One brave soul, a European weather girl keen to move on to fresh challenges, has gamely brought her own showreel along. "Cut your hair," advises Roseman, looking at her beautiful long mane. "Ninety-five per cent of women in television have shortish hair. Long hair blows all over on location, and in the studio it's a pain. Ditch the weather clips on your tape. Get out and do some vox pop interviews."
The weather is a sticky trap, it seems. "It's very difficult to move on from weather and children," says Roseman. "If you can choose not to do weather, don't do it. And children's television - it's a great run for three or four years, then you're 23 and too old."
Realistic goals are good, though, even if they do consist of pointing out warm fronts over the Welsh borders, or constructing Barbie homes out of cardboard cartons. "When you ask people where they see themselves in five years' time, and they say 'Fronting my own show' you think 'Ohhhhh Goddddd'," says Roseman, with an indescribable grimace.
Useful nuggets of information pour out as everyone scribbles madly. Tape your voice, listen to it over and over (regional accents are good, there is a movement away from cut-glass middle-class). Have some good photos taken (and, girls, don't waste time and money on sexy shots; head and shoulders with nice smile works better). Roseman brings in the psychologist Dr Aric Sigmund (co-incidentally, a client) to talk about presenter psychology.
"Should we hang out in the Groucho and the Coach and Horses?" asks one hopeful. Nope, waste of time.

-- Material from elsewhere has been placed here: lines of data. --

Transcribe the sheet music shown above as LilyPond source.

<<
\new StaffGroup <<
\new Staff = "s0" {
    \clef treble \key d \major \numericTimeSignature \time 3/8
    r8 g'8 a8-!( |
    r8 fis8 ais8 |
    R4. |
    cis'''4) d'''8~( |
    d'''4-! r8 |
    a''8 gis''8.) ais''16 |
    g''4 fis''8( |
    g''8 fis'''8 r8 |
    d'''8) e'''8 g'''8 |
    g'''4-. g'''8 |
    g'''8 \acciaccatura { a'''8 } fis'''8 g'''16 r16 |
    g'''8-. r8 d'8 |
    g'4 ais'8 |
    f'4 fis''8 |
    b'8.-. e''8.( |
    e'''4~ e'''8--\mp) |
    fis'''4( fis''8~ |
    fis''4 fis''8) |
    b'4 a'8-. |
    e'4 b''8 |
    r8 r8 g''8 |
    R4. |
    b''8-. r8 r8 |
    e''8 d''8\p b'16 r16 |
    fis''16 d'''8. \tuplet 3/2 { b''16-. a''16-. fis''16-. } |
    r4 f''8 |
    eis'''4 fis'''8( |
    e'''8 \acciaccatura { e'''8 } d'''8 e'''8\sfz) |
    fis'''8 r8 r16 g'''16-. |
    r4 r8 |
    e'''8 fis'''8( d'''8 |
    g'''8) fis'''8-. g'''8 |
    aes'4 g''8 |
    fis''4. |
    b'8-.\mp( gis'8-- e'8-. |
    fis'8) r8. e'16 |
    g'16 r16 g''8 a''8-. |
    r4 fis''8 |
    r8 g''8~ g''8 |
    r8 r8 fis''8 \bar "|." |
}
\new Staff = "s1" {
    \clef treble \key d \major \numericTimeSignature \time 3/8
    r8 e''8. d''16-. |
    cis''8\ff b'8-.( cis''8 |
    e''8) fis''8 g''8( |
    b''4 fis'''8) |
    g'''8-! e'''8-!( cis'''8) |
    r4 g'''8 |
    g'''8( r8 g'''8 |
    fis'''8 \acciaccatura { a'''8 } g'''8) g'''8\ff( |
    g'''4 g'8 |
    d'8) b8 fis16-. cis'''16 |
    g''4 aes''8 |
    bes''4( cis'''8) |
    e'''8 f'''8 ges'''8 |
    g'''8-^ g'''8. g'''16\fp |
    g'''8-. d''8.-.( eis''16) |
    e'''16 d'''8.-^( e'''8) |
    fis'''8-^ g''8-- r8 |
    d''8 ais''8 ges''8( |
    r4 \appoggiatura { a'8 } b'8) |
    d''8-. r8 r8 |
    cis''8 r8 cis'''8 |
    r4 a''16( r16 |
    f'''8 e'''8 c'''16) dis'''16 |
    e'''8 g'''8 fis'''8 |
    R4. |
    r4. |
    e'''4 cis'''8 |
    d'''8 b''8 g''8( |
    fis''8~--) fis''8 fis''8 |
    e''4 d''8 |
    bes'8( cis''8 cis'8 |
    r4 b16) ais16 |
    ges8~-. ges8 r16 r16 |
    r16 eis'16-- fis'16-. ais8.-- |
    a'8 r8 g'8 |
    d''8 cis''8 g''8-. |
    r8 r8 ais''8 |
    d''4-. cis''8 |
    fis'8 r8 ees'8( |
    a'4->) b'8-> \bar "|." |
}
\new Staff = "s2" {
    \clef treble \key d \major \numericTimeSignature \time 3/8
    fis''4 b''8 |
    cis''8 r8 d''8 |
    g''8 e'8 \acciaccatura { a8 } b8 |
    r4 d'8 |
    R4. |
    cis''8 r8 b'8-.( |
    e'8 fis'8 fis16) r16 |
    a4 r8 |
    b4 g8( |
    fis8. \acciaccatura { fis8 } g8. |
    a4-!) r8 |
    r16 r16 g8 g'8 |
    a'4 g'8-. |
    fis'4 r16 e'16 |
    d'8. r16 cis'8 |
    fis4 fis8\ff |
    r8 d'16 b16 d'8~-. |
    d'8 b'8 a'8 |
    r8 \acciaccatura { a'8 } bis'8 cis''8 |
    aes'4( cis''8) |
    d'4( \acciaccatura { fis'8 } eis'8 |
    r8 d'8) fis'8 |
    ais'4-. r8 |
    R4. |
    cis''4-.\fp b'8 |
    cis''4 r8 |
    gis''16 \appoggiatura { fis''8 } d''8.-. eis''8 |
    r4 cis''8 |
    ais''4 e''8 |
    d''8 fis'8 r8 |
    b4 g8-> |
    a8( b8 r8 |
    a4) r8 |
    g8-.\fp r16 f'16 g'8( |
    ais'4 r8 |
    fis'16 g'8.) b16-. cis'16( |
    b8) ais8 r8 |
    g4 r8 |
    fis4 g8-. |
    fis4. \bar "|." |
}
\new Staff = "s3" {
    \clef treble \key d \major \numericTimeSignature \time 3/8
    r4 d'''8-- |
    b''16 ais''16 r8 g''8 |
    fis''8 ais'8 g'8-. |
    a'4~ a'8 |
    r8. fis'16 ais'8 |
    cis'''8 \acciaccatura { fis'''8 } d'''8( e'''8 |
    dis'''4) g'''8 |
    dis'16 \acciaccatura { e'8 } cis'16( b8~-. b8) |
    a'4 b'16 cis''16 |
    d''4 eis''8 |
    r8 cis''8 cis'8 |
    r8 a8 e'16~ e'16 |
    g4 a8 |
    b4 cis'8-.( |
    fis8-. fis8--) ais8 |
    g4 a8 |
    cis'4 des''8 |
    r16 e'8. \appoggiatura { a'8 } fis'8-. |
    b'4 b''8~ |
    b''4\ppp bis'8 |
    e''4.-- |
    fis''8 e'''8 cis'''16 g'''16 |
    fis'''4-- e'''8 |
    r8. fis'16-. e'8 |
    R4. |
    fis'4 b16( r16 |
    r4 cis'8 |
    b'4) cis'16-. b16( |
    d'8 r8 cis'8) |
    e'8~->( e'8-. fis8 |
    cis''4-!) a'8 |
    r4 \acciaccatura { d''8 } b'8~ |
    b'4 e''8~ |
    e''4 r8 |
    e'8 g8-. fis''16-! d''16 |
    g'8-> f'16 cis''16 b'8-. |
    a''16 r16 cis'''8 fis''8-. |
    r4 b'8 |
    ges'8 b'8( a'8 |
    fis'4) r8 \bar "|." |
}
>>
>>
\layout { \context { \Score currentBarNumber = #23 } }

The last thing a producer having a quiet drink will want to be confronted with is you, with a wide smile and a showreel in your hand.
The session runs over the advertised three hours. It has certainly been intense. It has also been fun; no-nonsense advice is larded with showbiz gossip and stories of the stars. (These also have a practical application. When Roseman's pupils are all so famous that no one can tell them what to do, they will all know never to attempt a chat show, like one big name who crashed in flames last week, and always to insist on non-transmitted pilots for any new show, like another who is very rich indeed.)
So has it been worth it? "I've seen courses like this advertised for pounds 800. I think I've saved money by coming," says Joanne, 23, who has travelled all the way from Stockport.
"You have to cut the crap and go to the chase like this," says David Bouchet, 28, a sound engineer. "Lots of people will take your money and make promises that are mostly bullshit."
Roseman laughs genially. "I think my advice is worth at least pounds 30,000."
If it gets any of them on the road to fronting Newsnight, they might well agree.